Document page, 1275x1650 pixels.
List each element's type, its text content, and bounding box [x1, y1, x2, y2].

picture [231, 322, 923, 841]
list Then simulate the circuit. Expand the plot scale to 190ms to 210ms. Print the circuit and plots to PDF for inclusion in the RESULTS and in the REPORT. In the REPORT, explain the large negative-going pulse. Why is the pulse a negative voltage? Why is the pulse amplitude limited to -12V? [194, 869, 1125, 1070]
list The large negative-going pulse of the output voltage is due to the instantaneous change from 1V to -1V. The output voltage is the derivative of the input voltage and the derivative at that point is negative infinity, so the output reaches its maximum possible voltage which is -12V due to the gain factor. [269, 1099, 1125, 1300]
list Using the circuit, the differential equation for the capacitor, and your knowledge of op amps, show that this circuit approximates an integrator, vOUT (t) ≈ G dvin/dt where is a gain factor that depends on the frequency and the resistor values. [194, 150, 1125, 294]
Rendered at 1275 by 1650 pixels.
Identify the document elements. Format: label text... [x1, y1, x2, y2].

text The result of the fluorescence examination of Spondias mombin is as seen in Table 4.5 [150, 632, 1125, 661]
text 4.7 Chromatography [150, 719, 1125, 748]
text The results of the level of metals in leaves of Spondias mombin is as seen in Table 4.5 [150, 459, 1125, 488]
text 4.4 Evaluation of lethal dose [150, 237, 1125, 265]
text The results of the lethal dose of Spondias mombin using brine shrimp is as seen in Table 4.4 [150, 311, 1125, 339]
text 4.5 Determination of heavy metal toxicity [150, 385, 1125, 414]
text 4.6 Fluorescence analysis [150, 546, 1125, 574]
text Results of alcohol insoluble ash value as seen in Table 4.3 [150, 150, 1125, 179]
----
> Exercise brief
Send back the complete listing, identical to the original in every line.

> Output for this exercise
Document page, 1275x1650 pixels.
List each element's type, its text content, and bounding box [x1, y1, x2, y2].

picture [231, 322, 923, 841]
list Then simulate the circuit. Expand the plot scale to 190ms to 210ms. Print the circuit and plots to PDF for inclusion in the RESULTS and in the REPORT. In the REPORT, explain the large negative-going pulse. Why is the pulse a negative voltage? Why is the pulse amplitude limited to -12V? [194, 869, 1125, 1070]
list The large negative-going pulse of the output voltage is due to the instantaneous change from 1V to -1V. The output voltage is the derivative of the input voltage and the derivative at that point is negative infinity, so the output reaches its maximum possible voltage which is -12V due to the gain factor. [269, 1099, 1125, 1300]
list Using the circuit, the differential equation for the capacitor, and your knowledge of op amps, show that this circuit approximates an integrator, vOUT (t) ≈ G dvin/dt where is a gain factor that depends on the frequency and the resistor values. [194, 150, 1125, 294]
Rendered at 1275 by 1650 pixels.
Identify the document elements. Format: label text... [x1, y1, x2, y2].

text The result of the fluorescence examination of Spondias mombin is as seen in Table 4.5 [150, 632, 1125, 661]
text 4.7 Chromatography [150, 719, 1125, 748]
text The results of the level of metals in leaves of Spondias mombin is as seen in Table 4.5 [150, 459, 1125, 488]
text 4.4 Evaluation of lethal dose [150, 237, 1125, 265]
text The results of the lethal dose of Spondias mombin using brine shrimp is as seen in Table 4.4 [150, 311, 1125, 339]
text 4.5 Determination of heavy metal toxicity [150, 385, 1125, 414]
text 4.6 Fluorescence analysis [150, 546, 1125, 574]
text Results of alcohol insoluble ash value as seen in Table 4.3 [150, 150, 1125, 179]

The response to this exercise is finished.